*** EXTRACTED INFORMATION
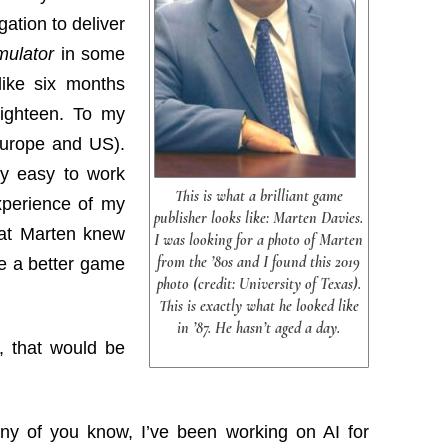
gation to deliver
imulator
in some
like six months
 eighteen. To my
Europe and US).
ry easy to work
This is what a brilliant game
xperience of my
publisher looks like: Marten Davies.
hat Marten knew
I was looking for a photo of Marten
from the ’80s and I found this 2019
e a better game
photo (credit: University of Texas).
This is exactly what he looked like
in ’87. He hasn’t aged a day.
, that would be
many of you know, I’ve been working on AI for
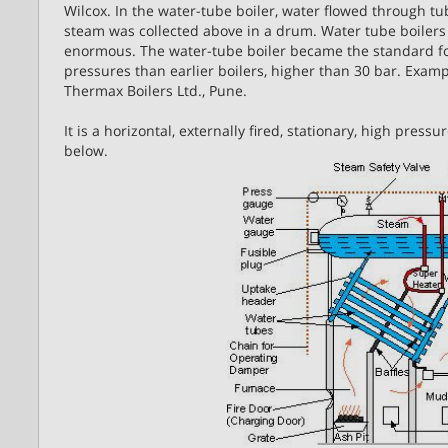
Wilcox. In the water-tube boiler, water flowed through t
steam was collected above in a drum. Water tube boilers 
enormous. The water-tube boiler became the standard for 
pressures than earlier boilers, higher than 30 bar. Exam
Thermax Boilers Ltd., Pune.
It is a horizontal, externally fired, stationary, high pres
below.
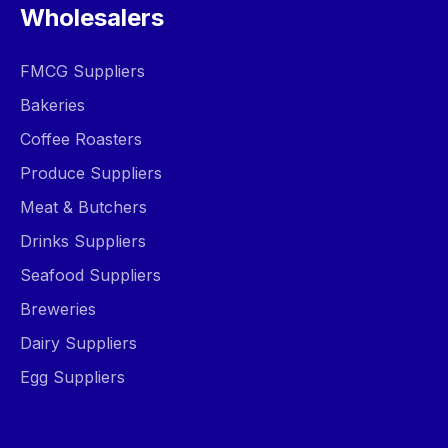
Wholesalers
FMCG Suppliers
Bakeries
Coffee Roasters
Produce Suppliers
Meat & Butchers
Drinks Suppliers
Seafood Suppliers
Breweries
Dairy Suppliers
Egg Suppliers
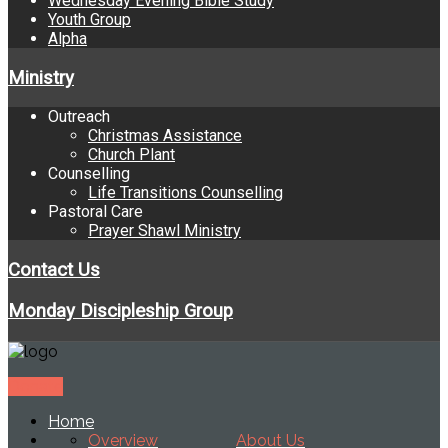
Wednesday Evening Bible Study
Youth Group
Alpha
Ministry
Outreach
Christmas Assistance
Church Plant
Counselling
Life Transitions Counselling
Pastoral Care
Prayer Shawl Ministry
Contact Us
Monday Discipleship Group
Donate
Home
Overview
About Us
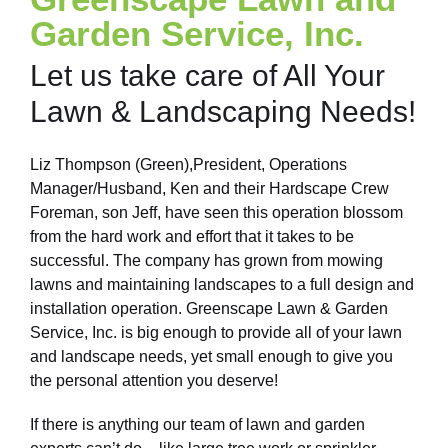
Garden Service, Inc.
Let us take care of All Your
Lawn & Landscaping Needs!
Liz Thompson (Green),President, Operations
Manager/Husband, Ken and their Hardscape Crew
Foreman, son Jeff, have seen this operation blossom
from the hard work and effort that it takes to be
successful. The company has grown from mowing
lawns and maintaining landscapes to a full design and
installation operation. Greenscape Lawn & Garden
Service, Inc. is big enough to provide all of your lawn
and landscape needs, yet small enough to give you
the personal attention you deserve!
If there is anything our team of lawn and garden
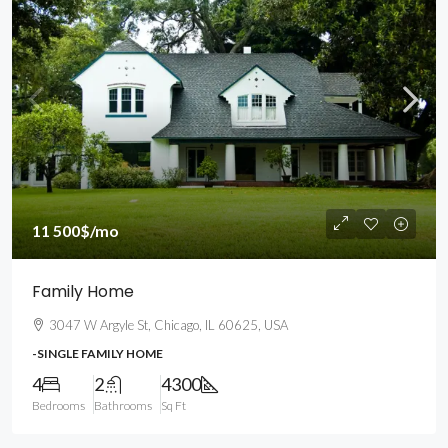
11 500$
/mo
Family Home
3047 W Argyle St, Chicago, IL 60625, USA
-SINGLE FAMILY HOME
4
2
4300
Bedrooms
Bathrooms
Sq Ft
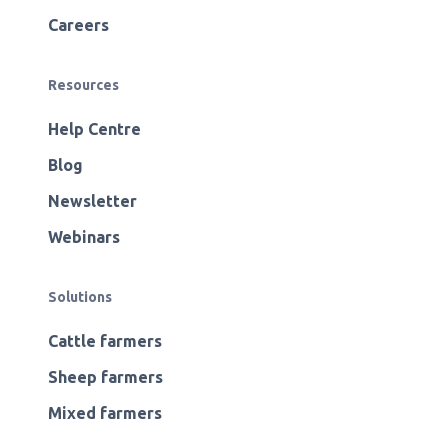
Careers
Resources
Help Centre
Blog
Newsletter
Webinars
Solutions
Cattle farmers
Sheep farmers
Mixed farmers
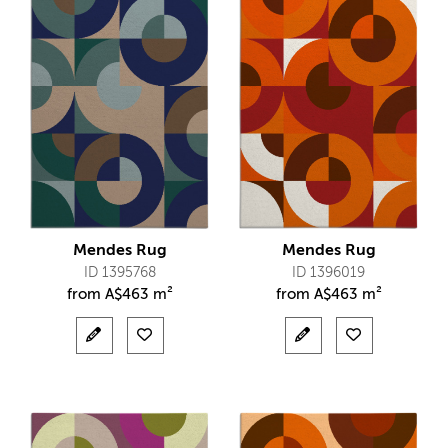
Mendes Rug
Mendes Rug
ID 1395768
ID 1396019
from
A$
463 m²
from
A$
463 m²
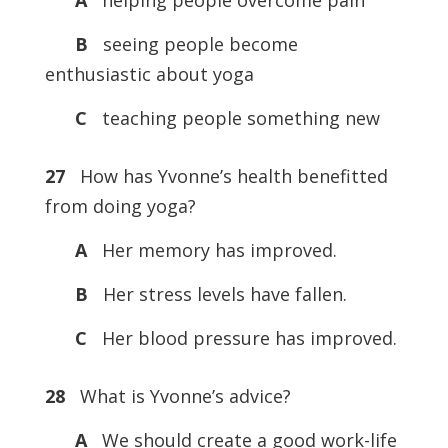
A
helping people overcome pain
B
seeing people become
enthusiastic about yoga
C
teaching people something new
27
How has Yvonne’s health benefitted
from doing yoga?
A
Her memory has improved.
B
Her stress levels have fallen.
C
Her blood pressure has improved.
28
What is Yvonne’s advice?
A
We should create a good work-life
******
PROBLEM — Reproduce word for word the lines from the very beginning through the one containing "e a better game", leaving the pictures out of your answer.

EXERCISE RESULT —
gation to deliver
imulator
in some
like six months
 eighteen. To my
Europe and US).
ry easy to work
This is what a brilliant game
xperience of my
publisher looks like: Marten Davies.
hat Marten knew
I was looking for a photo of Marten
from the ’80s and I found this 2019
e a better game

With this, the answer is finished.